El teorema de Fink

— Por Agustín Del Boca

Existe una armonía perfecta producida por el balance entre ciertos elementos de todo lo que me rodea. La luz entrando por la ventana, que ilumina la habitación aunque no me toque con su luz. El viento que sopla, pero no silba. La gente que se abstiene de salir a la calle a esas horas. El sonido de las copas de los árboles que se mueven con el viento. La textura del almohadón sobre el que descanso los pies. El aroma del café recién hecho. Todos ellos detalles dispersos que juntos hacen a la receta perfecta para la paz interior.

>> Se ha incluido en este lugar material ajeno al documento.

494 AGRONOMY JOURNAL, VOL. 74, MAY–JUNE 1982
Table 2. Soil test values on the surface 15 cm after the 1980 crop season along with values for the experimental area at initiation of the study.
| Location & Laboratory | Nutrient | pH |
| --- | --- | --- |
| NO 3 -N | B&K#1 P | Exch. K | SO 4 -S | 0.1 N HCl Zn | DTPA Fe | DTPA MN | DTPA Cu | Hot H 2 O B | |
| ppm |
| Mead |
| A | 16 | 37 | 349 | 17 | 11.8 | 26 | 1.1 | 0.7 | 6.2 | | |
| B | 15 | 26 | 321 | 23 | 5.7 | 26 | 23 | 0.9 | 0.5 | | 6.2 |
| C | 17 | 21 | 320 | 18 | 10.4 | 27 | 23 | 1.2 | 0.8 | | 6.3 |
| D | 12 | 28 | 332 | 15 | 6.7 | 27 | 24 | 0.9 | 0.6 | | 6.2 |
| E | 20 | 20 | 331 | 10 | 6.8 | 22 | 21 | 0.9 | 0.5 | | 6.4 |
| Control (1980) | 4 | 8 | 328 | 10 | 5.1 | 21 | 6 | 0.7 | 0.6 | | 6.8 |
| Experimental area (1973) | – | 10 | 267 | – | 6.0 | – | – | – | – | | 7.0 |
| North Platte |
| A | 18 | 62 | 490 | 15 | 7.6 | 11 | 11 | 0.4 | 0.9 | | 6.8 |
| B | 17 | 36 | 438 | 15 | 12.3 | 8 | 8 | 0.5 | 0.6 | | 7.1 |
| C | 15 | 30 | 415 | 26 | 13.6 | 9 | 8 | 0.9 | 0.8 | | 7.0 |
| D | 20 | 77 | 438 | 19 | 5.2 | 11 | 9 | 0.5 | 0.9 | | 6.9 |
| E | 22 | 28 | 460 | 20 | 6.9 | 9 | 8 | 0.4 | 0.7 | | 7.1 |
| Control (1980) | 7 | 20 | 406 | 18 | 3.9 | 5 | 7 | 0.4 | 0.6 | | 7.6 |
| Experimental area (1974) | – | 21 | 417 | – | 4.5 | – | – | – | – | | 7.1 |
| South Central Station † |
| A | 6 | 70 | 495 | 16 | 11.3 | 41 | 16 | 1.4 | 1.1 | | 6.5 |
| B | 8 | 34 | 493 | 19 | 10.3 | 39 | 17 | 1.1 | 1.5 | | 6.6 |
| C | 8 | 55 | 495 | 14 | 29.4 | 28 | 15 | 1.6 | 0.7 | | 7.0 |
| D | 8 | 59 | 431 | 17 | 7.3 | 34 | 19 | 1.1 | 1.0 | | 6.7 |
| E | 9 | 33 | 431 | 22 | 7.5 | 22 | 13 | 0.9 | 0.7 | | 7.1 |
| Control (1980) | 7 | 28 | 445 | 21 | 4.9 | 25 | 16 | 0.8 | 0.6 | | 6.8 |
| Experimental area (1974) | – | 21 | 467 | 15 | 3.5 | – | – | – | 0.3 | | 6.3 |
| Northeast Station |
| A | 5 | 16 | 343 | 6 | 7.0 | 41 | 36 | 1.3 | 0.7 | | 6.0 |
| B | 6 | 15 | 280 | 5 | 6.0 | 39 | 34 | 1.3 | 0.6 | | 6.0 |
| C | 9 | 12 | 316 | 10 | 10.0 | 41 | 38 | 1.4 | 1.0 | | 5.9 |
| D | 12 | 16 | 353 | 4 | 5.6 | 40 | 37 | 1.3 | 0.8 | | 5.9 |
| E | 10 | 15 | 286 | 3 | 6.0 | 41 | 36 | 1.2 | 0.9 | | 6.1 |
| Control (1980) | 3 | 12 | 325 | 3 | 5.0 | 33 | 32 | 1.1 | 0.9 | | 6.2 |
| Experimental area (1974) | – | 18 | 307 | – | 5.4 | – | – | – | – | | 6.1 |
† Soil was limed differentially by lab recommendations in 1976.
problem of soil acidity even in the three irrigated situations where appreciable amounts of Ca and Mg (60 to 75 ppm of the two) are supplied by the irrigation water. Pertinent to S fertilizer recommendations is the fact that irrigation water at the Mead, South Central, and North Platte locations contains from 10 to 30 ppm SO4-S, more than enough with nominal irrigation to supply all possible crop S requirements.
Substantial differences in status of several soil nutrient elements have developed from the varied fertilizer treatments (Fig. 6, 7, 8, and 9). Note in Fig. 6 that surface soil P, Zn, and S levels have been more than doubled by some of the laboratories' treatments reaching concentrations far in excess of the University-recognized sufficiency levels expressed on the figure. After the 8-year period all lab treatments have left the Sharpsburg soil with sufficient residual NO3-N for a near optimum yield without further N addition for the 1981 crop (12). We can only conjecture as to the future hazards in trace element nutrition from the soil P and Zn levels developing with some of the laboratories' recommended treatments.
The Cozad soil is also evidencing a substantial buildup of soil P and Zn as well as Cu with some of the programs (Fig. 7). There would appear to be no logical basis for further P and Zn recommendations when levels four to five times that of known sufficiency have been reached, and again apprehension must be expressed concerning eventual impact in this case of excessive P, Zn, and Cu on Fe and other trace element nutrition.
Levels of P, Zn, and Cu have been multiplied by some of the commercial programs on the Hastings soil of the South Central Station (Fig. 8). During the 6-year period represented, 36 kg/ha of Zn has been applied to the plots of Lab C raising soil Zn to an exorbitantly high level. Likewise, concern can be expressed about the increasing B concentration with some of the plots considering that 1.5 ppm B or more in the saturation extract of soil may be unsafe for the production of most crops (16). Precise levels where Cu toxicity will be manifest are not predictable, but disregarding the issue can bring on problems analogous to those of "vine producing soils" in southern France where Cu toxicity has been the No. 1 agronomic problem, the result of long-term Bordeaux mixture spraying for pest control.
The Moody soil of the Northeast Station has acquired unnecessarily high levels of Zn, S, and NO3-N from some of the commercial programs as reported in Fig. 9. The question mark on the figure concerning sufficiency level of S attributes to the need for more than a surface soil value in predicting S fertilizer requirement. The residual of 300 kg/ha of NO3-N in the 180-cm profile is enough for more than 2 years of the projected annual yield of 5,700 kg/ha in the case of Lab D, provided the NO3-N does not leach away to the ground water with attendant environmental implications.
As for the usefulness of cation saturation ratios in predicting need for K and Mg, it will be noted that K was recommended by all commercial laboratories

Es en ese momento que levanto el libro a mi derecha. El olor amargo del papel nuevo marida bien con el aroma del café. La aspereza de la hoja en mis dedos es justo lo que ellos necesitan. Incluso el pequeño crujir de las páginas al voltearlas tienen un efecto sublime en un momento como este.

Pero hoy justamente no es un día de armonía. Hoy es casi perfecto, o quizás un caos total, porque cuando algo irrumpe en esa perfección, desbarata el orden de todo aquello que antes me relajaba.

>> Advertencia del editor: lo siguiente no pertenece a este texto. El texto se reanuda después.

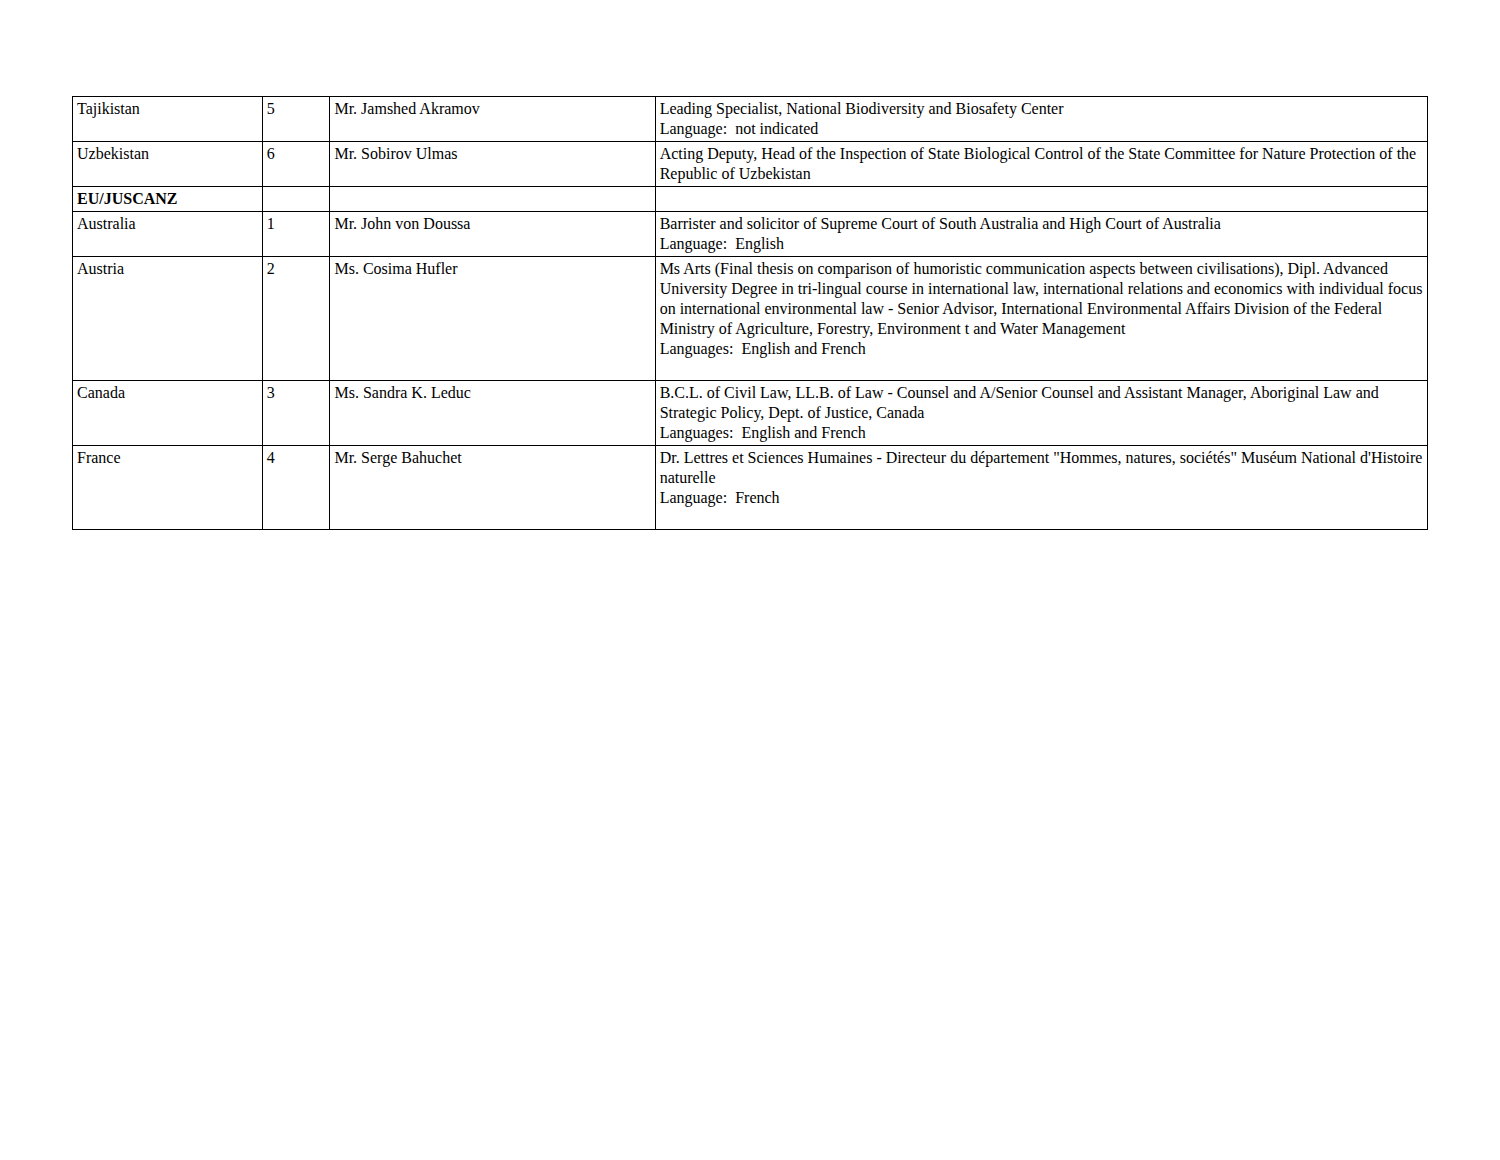| Tajikistan | 5 | Mr. Jamshed Akramov | Leading Specialist, National Biodiversity and Biosafety Center Language: not indicated |
| Uzbekistan | 6 | Mr. Sobirov Ulmas | Acting Deputy, Head of the Inspection of State Biological Control of the State Committee for Nature Protection of the Republic of Uzbekistan |
| EU/JUSCANZ | | | |
| Australia | 1 | Mr. John von Doussa | Barrister and solicitor of Supreme Court of South Australia and High Court of Australia Language: English |
| Austria | 2 | Ms. Cosima Hufler | Ms Arts (Final thesis on comparison of humoristic communication aspects between civilisations), Dipl. Advanced University Degree in tri-lingual course in international law, international relations and economics with individual focus on international environmental law - Senior Advisor, International Environmental Affairs Division of the Federal Ministry of Agriculture, Forestry, Environment t and Water Management Languages: English and French |
| Canada | 3 | Ms. Sandra K. Leduc | B.C.L. of Civil Law, LL.B. of Law - Counsel and A/Senior Counsel and Assistant Manager, Aboriginal Law and Strategic Policy, Dept. of Justice, Canada Languages: English and French |
| France | 4 | Mr. Serge Bahuchet | Dr. Lettres et Sciences Humaines - Directeur du département "Hommes, natures, sociétés" Muséum National d'Histoire naturelle Language: French |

Con un zumbido, una mosca entra en la habitación. Lo arruina todo. Leer no es lo mismo cuando está ese ruidito que impide concentrarse. Un “iiii” que se hace más fuerte y más débil, que pasa de un lado a otro de la habitación, sin rumbo fijo. Sin propósito ni razón. ¿Quién la mandó a volar hasta acá? ¿Por qué tiene que emitir semejante sonido un insecto tan insignificante? Preguntas que me alteran y me tuercen la consciencia mientras no puedo pensar en otra cosa. 

Un solo ruido centra toda mi atención en el animal. Me encuentro filosofando sobre la naturaleza de un sonido que bien puede ser el sonido del movimiento planetario en torno a mi. ¿Por qué existe la mosca en primer lugar? ¿Qué función a la madre naturaleza puede cumplir un bicho feo, peludo, gordo, baboso, con ojos gigantes y horribles, unas patas más feas todavía y una atracción enfermiza al azúcar y al la putrefacción? Un bicho morboso, carroñero, mugriento, odioso y claramente odiante. Me cuesta imaginar a semejante monstruo de terror justificando su existencia con otro motivo que no sea el de resultar detestable en todos sus aspectos y con otro fin que no sea el de ser aniquilado por el hombre.

Un sapo, eso es lo que necesito. Un animal que se deshaga del problema de las moscas. Pero de tenerlo conmigo, correría otro riesgo: el de los sonidos del sapo. Ningún ser vivo sería la opción más óptima. Lo más óptimo es la ausencia. Que desaparezcan todos. Que no haya nada excepto el silencio.

Y el silencio se hizo. La mosca desapareció. Al menos, sé que dejó de volar. En mi introspección, concentré mi atención a aquel lugar central, desde el cual podía disfrutar las pequeñas cosas, para afrontar cualquier otra posible molestia. Mi conciencia escrutó toda la habitación y, desde fuera, me vi a mi mismo: un tipo sentado en un sillón, con los pies apoyados sobre un almohadón en una mesa ratona, con un café al lado y un libro en la mano. Me sentí mundano, casi inerte, pero el olor del café volvió a traer el mundo de sensaciones hacia mí, y pude volver a mi estado de relajación.

Quizás, necesitaba esa trascendencia. Quizás, era necesaria una interrupción que me pudiera llevar a ese lugar. Quizás, el propósito de la mosca es distraer y ya. Y puede que la distracción sea necesaria. El concepto de alcanzar la concentración absoluta en algo solía resultarme el más noble de los objetivos pero, en ese momento, la creía sobrevalorada. Existe un lugar entre la concentración y la distracción, entre el orden y el caos, entre el bien y el mal, que es buscado por muchos como si de una Terra Nova se tratase. Un Santo Grial del cual beber, una Atlantis donde vivir. Yo me considero un habitante del mundo de los sentidos, de la concentración. Un erradicador de moscas. Pero no por eso invalido el valor de dicho balance. Mi balance, es el del café y el papel y el almohadón y la tenue luz y todas las cosas placenteras. Este es mi lugar, mi cielo.

Y ahí viene la mosca otra vez, para imposibilitarme el paraíso.